[[ SUPPLIED ENTRIES open ]]

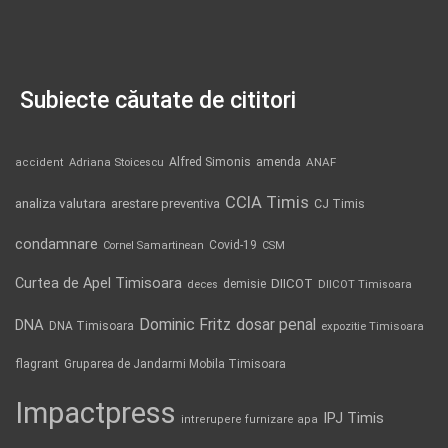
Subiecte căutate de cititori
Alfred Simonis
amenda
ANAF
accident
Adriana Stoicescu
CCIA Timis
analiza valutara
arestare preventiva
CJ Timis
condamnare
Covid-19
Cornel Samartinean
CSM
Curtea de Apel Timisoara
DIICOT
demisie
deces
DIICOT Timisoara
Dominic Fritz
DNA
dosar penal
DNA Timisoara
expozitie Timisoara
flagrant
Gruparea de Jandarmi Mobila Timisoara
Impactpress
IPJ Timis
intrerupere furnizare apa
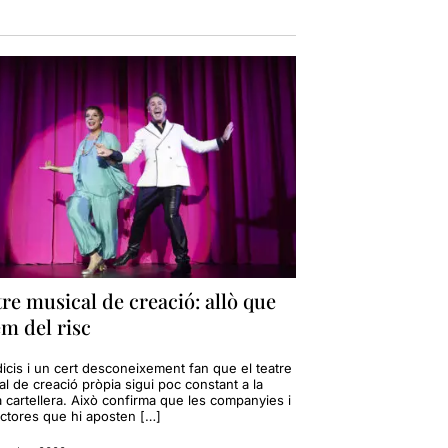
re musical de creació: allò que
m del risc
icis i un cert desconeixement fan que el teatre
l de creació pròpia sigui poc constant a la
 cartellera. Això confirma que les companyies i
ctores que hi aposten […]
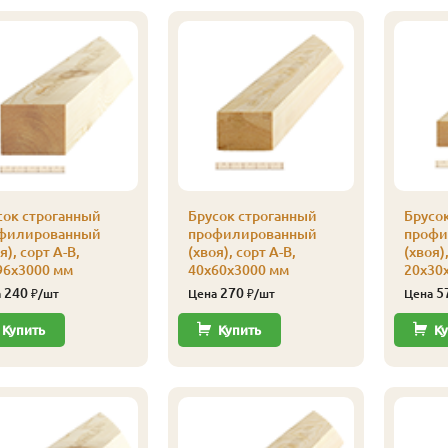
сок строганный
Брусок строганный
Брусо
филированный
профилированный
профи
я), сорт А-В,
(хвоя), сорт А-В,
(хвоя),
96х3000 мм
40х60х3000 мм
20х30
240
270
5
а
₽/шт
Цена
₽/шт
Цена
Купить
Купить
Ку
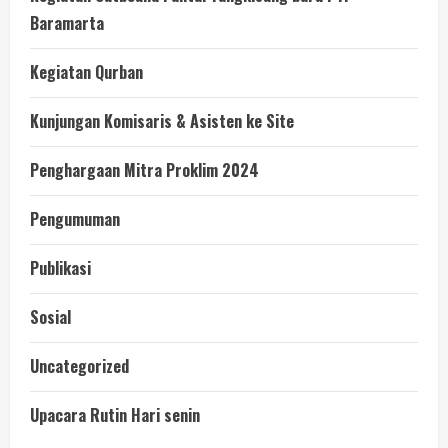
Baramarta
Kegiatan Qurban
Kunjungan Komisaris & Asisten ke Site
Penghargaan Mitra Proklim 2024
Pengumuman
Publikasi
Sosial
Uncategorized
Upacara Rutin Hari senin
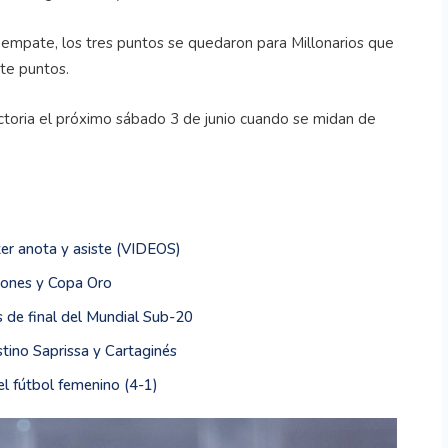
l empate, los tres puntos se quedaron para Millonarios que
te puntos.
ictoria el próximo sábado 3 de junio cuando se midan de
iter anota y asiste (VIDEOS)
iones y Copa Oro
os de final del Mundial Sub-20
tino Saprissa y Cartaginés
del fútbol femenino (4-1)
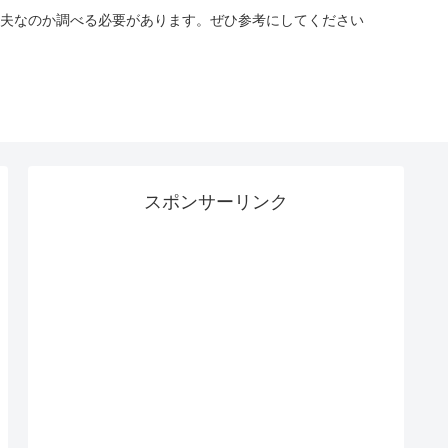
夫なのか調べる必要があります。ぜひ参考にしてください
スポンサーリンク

[[ SUPPLIED ENTRIES closed ]]
[[ SUPPLIED ENTRIES open ]]

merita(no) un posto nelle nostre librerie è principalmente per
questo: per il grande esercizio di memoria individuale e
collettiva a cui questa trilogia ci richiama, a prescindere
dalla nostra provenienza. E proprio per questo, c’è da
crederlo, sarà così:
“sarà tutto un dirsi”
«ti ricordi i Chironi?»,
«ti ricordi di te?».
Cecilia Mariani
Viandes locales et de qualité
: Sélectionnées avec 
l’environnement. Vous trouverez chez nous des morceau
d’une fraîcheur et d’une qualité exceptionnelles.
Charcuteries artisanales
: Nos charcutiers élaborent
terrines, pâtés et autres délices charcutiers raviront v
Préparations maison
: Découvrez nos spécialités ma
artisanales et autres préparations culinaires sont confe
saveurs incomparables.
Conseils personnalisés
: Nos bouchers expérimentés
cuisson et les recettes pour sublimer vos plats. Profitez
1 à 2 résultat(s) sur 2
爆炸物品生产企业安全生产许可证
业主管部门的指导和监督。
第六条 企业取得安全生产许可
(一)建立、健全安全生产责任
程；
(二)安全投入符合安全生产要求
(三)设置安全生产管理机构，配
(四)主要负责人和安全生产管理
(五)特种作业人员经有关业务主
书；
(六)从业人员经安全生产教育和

[[ SUPPLIED ENTRIES closed ]]
[[ SUPPLIED ENTRIES open ]]

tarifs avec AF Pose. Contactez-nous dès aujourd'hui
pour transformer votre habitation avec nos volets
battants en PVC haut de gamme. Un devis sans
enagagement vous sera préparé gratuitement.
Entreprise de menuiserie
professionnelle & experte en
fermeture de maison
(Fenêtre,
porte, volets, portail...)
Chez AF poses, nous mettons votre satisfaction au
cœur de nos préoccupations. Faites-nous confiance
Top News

[[ SUPPLIED ENTRIES closed ]]

INSTRUCTIONS FOR THE TASK - Output only the number of lines above holding "creació".

YOUR RESPONSE - 2